MLR main diagnostic

Main Diagnostic script to create MLR models.

Description

This diagnostic script creates Machine Learning Regression (MLR) models which use inter-model relations between process-based predictors (usually from the past/present climate) and a target variable (usually a projection of the future climate) to get a constrained prediction of the target variable. It provides an interface for using MLR models (subclasses of esmvaltool.diag_scripts.mlr.models.MLRModel).

Author

Manuel Schlund (DLR, Germany)

Project

CRESCENDO

Configuration options in recipe

efecv_kwargs: dict, optional

If specified, use these additional keyword arguments to perform a exhaustive feature elimination using cross-validation. May not be used together with grid_search_cv_param_grid or rfecv_kwargs.

grid_search_cv_kwargs: dict, optional

Keyword arguments for the grid search cross-validation, see https://scikit-learn.org/stable/modules/generated/sklearn.model_selection.GridSearchCV.html.

grid_search_cv_param_grid: dict or list of dict, optional

If specified, perform exhaustive parameter search using cross-validation instead of simply calling esmvaltool.diag_scripts.mlr.models.MLRModel.fit(). Contains parameters (keys) and ranges (values) for the exhaustive parameter search. Have to be given for each step of the pipeline separated by two underscores, i.e. s__p is the parameter p for step s. May not be used together with efecv_kwargs or rfecv_kwargs.

group_metadata: str, optional

Group input data by an attribute. For every group element (set of datasets), an individual MLR model is calculated. Only affects feature and label datasets. May be used together with the option pseudo_reality.

ignore: list of dict, optional

Ignore specific datasets by specifying multiple dict s of metadata.

mlr_model_type: str

MLR model type. The given model has to be defined in esmvaltool.diag_scripts.mlr.models.

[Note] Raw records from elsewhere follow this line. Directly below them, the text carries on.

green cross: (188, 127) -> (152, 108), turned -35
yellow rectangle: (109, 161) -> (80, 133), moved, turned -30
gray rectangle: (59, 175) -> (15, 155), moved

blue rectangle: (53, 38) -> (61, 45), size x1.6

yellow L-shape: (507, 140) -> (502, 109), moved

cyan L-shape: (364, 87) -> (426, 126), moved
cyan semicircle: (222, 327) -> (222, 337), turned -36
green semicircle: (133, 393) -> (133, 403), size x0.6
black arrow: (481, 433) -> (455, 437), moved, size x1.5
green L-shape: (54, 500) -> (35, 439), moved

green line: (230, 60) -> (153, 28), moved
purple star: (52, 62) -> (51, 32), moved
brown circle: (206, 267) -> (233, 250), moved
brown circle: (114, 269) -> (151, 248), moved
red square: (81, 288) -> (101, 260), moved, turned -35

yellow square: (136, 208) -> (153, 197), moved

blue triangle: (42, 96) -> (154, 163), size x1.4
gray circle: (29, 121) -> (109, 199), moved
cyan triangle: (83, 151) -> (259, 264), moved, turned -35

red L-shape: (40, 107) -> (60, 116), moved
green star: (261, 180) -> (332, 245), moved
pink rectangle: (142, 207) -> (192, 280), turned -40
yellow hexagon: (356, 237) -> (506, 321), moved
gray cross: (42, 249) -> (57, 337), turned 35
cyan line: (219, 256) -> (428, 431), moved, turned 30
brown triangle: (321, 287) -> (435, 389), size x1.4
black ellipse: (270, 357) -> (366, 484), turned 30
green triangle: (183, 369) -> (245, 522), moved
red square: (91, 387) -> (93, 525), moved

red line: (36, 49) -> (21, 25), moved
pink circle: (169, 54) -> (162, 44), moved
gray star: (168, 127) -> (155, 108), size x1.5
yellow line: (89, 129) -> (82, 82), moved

only_predict: bool, optional (default: False)

If True, only use esmvaltool.diag_scripts.mlr.models.MLRModel.predict() and do not create any other output (CSV files, plots, etc.).

pattern: str, optional

Pattern matched against ancestor file names.

plot_partial_dependences: bool, optional (default: False)

Plot partial dependence of every feature in MLR model (computationally expensive).

predict_kwargs: dict, optional

Optional keyword arguments for the final regressor’s predict() function.

pseudo_reality: list of str, optional

List of dataset attributes which are used to group input data for a pseudo- reality test (also known as model-as-truth or perfect-model setup). For every element of the group a single MLR model is fitted on all data except for that of the specified group element. This group element is then used as additional prediction_input and prediction_reference. This allows a direct assessment of the predictive power of the MLR model by comparing the MLR prediction output and the true labels (similar to splitting the input data in a training and test set, but not dividing the data randomly but using specific datasets, e.g. the different climate models). May be used together with the option group_metadata.

rfecv_kwargs: dict, optional

If specified, use these additional keyword arguments to perform a recursive feature elimination using cross-validation, see https://scikit-learn.org/stable/modules/generated/sklearn.feature_selection.RFECV.html. May not be used together with efecv_kwargs or grid_search_cv_param_grid.

save_mlr_model_error: str or int, optional

Additionally saves estimated squared MLR model error. This error represents the uncertainty of the prediction caused by the MLR model itself and not by errors in the prediction input data (errors in that will be considered by including datasets with var_type set to prediction_input_error and setting save_propagated_errors to True). If the option is set to 'test', the (constant) error is estimated as RMSEP using a (hold-out) test data set. Only possible if test data is available, i.e. the option test_size is not set to False during class initialization. If the option is set to 'logo', the (constant) error is estimated as RMSEP using leave-one-group-out cross-validation using the group_attributes. Only possible if group_datasets_by_attributes is given. If the option is set to an integer n (!= 0), the (constant) error is estimated as RMSEP using n-fold cross-validation.

save_lime_importance: bool, optional (default: False)

Additionally save local feature importance given by LIME (Local Interpretable Model-agnostic Explanations).

save_propagated_errors: bool, optional (default: False)

Additionally save propagated errors from prediction_input_error datasets.

select_metadata: dict, optional

Pre-select input data by specifying (key, value) pairs. Affects all datasets regardless of var_type.

Additional optional parameters are optional parameters for esmvaltool.diag_scripts.mlr.models.MLRModel given here or optional parameters of esmvaltool.diag_scripts.mlr.mmm if mlr_model_type='mmm'.